Killing and Dying for Samsung Smartphones
by Jacob G. Hornberger
In its recent call for the U.S. government to continue serving as the world’s policeman (an editorial that I criticized here), the Washington Post trotted out an old example of U.S. foreign intervention to bolster its case: South Korea. Of course, it shouldn’t surprise us that the Post would go that far back to support its support of foreign interventionism. As everyone knows, more recent examples of foreign intervention, such as Iraq, Afghanistan, and Vietnam haven’t done very well, leaving a trail a death, destruction, misery, corruption, torture, impoverishment, and dictatorship in their wake.
Actually, however, on close examination the South Korea example isn’t such a big interventionist winner itself. The Post states:
South Korea, once a war-torn impoverished dictatorship is now a democracy and one of the world’s largest and most dynamic economies. Millions of Americans carry Samsung smartphones. None of this would have happened without the – admittedly expensive, undoubtedly risky — long-term military presence on the Korean peninsula.
The Post doesn’t explain what it means by “expensive,” but presumably it’s talking about money. If money were the only cost involved in achieving economic prosperity in South Korea, one might be tempted to consider the terms of the exchange, depending, of course, on how much money was involved and whether the exchange was voluntary.

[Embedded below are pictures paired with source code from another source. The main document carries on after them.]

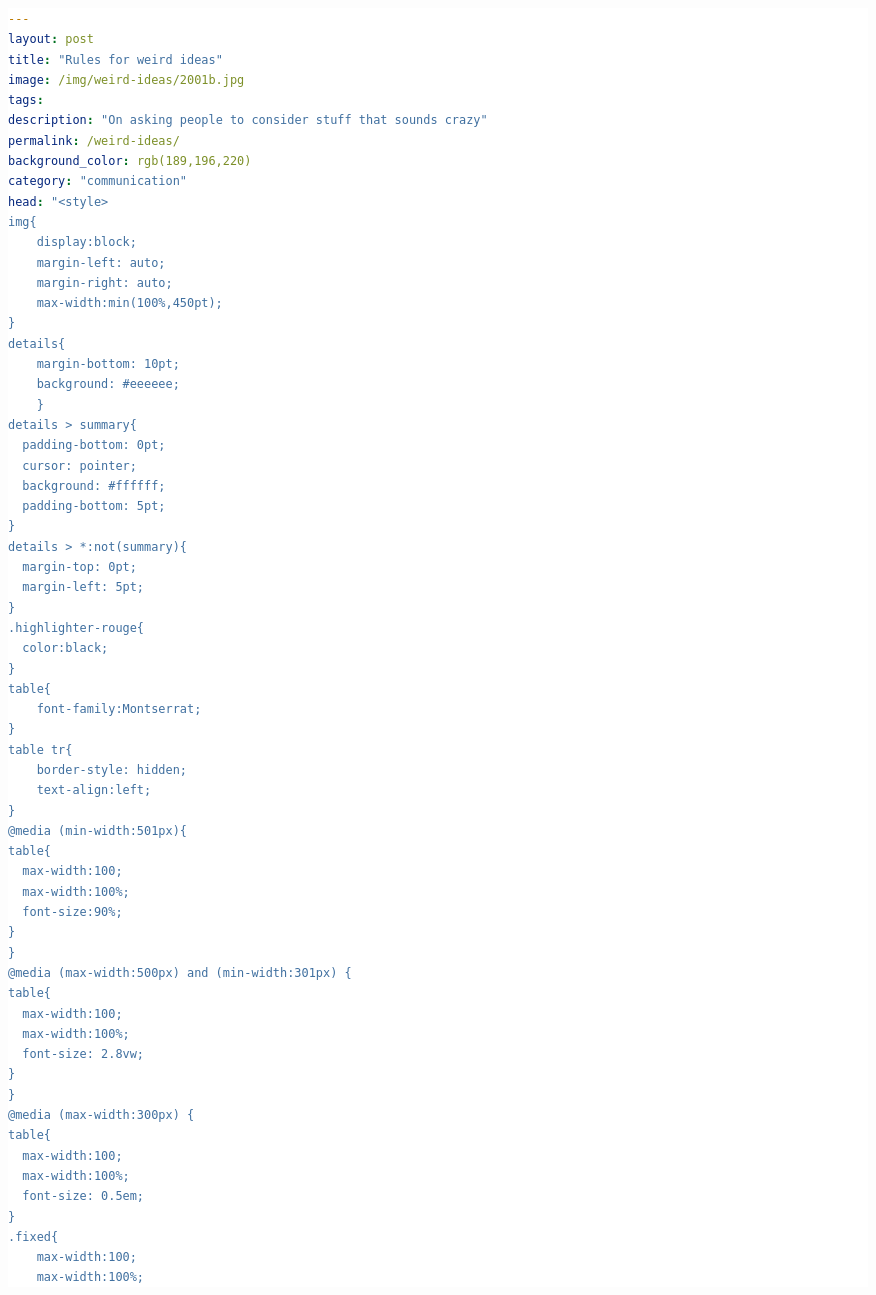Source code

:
 ```yaml
---
layout: post
title: "Rules for weird ideas"
image: /img/weird-ideas/2001b.jpg
tags: 
description: "On asking people to consider stuff that sounds crazy"
permalink: /weird-ideas/
background_color: rgb(189,196,220)
category: "communication"
head: "<style>
img{
    display:block;
    margin-left: auto;
    margin-right: auto;
    max-width:min(100%,450pt);
}
details{
    margin-bottom: 10pt;
    background: #eeeeee;
    }
details > summary{
  padding-bottom: 0pt;
  cursor: pointer;
  background: #ffffff;
  padding-bottom: 5pt;
}
details > *:not(summary){
  margin-top: 0pt;
  margin-left: 5pt;
}
.highlighter-rouge{
  color:black;
}
table{
    font-family:Montserrat;
}
table tr{
    border-style: hidden;
    text-align:left;
}
@media (min-width:501px){
table{
  max-width:100;
  max-width:100%;
  font-size:90%;
}
}
@media (max-width:500px) and (min-width:301px) {
table{
  max-width:100;
  max-width:100%;
  font-size: 2.8vw;
}
}
@media (max-width:300px) {
table{
  max-width:100;
  max-width:100%;
  font-size: 0.5em;
}
.fixed{
    max-width:100;
    max-width:100%;
```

Unfortunately, such is not the case with respect to Korea.
A good friend and supporter of The Future of Freedom Foundation recently passed away. He was a veteran of the Korean War. After Korea’s civil war broke out in 1950, the U.S. government commanded Raymond to report for “duty“ in the U.S. military. That is, they didn’t give him a choice. They didn’t ask him if he was interested in volunteering to fight in Korea’s civil war. Instead, U.S. officials simply forced him to leave his regular life, trained him to kill, and then sent him to fight on behalf of South Korea.
One of the supreme ironies about the situation is that at the same time they were forcing Raymond into the military to “serve” in Korea, they were saying that U.S. forces were fighting in Korea for “freedom.”
President Truman declined to secure the consent of Congress to wage war in Korea, notwithstanding the fact that the Constitution expressly requires a congressional declaration of war before the president can wage war. Instead, Truman, embracing the idea that the U.S. government should serve as the world’s policeman, announced that this wasn’t a real war but rather just a “police action.” So, he decided that all he needed was permission from the United Nations, not the elected representatives of the American people, including Raymond’s own congressman, to send U.S. military forces into Korea to “police” that part of the world.
Shortly before Raymond was to return home, he volunteered for a combat mission. While he was sitting in a foxhole, an enemy artillery shell hit near his position. The blast left him permanently paralyzed from the waist down, along with a host of injuries that left him with never-ending medical problems, chronic depression, and a ruined life, much of which was lived in VA hospitals. The amazing part was that he lived until his 80s.
Would South Korea have been manufacturing Samsung smartphones today had Raymond and other U.S. soldiers not been sent to Korea? Perhaps not. Certainly, South Vietnam, which also faced a civil war with North Vietnam, isn’t manufacturing Samsung Smartphones today. Despite the deaths of some 58,000 American men, North Vietnam won that civil war. Today, while Vietnam is unified under a socialist-communist regime, the U.S. government has established good relationships with the regime. It is entirely possible that the same thing would have happened in Korea.
It should be pointed out that when the U.S. government was conscripting American men to be sent to fight, kill, and die in Korea, it wasn’t saying that it was so that South Korea could become a democratic and economically prosperous nation. Instead, at that time U.S. officials were saying that the justification was that the communists were coming to get us. If the United States didn’t intervene as a global policeman in Korea and Vietnam, U.S. officials said, the dominoes would start to fall and America would end up under communist rule.
Of course, the lie was exposed when the Vietnam War was lost and the dominoes didn’t fall.
If Raymond had been asked whether he would be willing to trade a healthy and normal life for the opportunity for Americans to later buy Samsung smartphones, I am 100 percent certain what his answer would have been—that no, he never would have been willing to make that trade. My hunch is that 99 percent of other Americans would say the same thing, including the 33,686 Americans who were killed in the Korean War. Indeed, my hunch is that the members of the editorial board of the Washington Post would say the same thing about their own lives but that they’d be more than willing to trade the lives of other Americans in exchange for the opportunity to buy Samsung smartphones.
Forcing American citizens to kill and die for the sake of Samsung smartphones just goes to show how morally bankrupt the national-security state apparatus and its interventionist philosophy have always been and continue to be.